EXERCISE DESCRIPTION:
How many lines in the data below include the word "glitch"? Respond with the number, nothing more.

STORED DATA:
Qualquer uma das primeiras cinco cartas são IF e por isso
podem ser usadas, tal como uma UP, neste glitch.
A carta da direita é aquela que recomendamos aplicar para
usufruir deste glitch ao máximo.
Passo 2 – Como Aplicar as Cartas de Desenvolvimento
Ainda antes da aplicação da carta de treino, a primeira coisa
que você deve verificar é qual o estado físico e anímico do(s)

ANSWER BOX:
2